| Assignment |
Please write out the part of the Travelers earnings article starting at "A top ten property/casualty" and ending at "past two years.".

When Travelers Companies reported earnings last week Chairman CEO Alan Schnitzer was anxious to point out that their stellar 2023 would have been even better, with more consistent performance… if it were not for their personal lines insurance performance and its associated catastrophe losses.
“We are pleased to have delivered full year core income of $3.1 billion, generating core return on equity of 11.5%,” he told investors. “Notwithstanding elevated industry-wide catastrophe losses earlier in the year and a personal lines operating environment that, while improving, was difficult during the year.”
A top ten property/casualty underwriter in the US by both market share and premium, Travelers reported that its fourth-quarter profit more than doubled as the company saw its core income rise to $1.63 billion from $810 million a year ago.
Profits were fueled by Travelers going hard after the business insurance segment, a mix of bond, specialty and excess/surplus (E&S) lines. Executives said they added more than $4 billion in business insurance premium to their top line over the past two years.
But it was catastrophe losses and their impact on the bottom line that Schnitzer and other executives said prevented Travelers from making even larger gains in 2023. And this was despite a “modest” $125 million in pretax catastrophe loss in the fourth quarter and what executives said were no “individually significant events” impacting their book of business during the period.

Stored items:
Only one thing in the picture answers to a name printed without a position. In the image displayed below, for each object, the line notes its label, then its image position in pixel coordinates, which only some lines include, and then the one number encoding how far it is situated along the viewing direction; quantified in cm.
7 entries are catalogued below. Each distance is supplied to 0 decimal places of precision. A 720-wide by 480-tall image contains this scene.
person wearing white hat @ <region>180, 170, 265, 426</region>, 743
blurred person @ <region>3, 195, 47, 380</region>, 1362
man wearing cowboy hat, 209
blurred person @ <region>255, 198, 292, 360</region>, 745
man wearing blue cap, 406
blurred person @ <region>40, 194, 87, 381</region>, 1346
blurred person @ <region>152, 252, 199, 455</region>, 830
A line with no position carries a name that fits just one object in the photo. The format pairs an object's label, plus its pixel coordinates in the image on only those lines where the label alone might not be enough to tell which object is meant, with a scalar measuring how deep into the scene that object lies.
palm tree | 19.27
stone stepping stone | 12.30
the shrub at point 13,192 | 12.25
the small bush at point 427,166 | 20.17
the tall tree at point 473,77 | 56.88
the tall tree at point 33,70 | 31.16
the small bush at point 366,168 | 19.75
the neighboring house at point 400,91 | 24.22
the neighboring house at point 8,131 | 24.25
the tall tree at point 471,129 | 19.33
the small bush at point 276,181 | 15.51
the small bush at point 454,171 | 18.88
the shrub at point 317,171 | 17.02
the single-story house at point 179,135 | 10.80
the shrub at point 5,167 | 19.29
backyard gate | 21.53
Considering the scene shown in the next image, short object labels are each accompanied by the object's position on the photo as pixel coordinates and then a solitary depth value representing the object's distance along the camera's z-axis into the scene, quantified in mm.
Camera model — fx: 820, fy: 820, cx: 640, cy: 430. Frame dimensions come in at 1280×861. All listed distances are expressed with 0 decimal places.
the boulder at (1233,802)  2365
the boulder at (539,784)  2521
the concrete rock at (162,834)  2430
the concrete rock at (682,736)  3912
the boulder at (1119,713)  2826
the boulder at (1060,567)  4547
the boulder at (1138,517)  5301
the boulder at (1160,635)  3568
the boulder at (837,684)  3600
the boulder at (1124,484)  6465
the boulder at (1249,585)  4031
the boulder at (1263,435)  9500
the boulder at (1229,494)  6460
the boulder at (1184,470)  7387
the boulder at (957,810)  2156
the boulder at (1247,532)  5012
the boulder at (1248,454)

| Answer for the task |
A top ten property/casualty underwriter in the US by both market share and premium, Travelers reported that its fourth-quarter profit more than doubled as the company saw its core income rise to $1.63 billion from $810 million a year ago.
Profits were fueled by Travelers going hard after the business insurance segment, a mix of bond, specialty and excess/surplus (E&S) lines. Executives said they added more than $4 billion in business insurance premium to their top line over the past two years.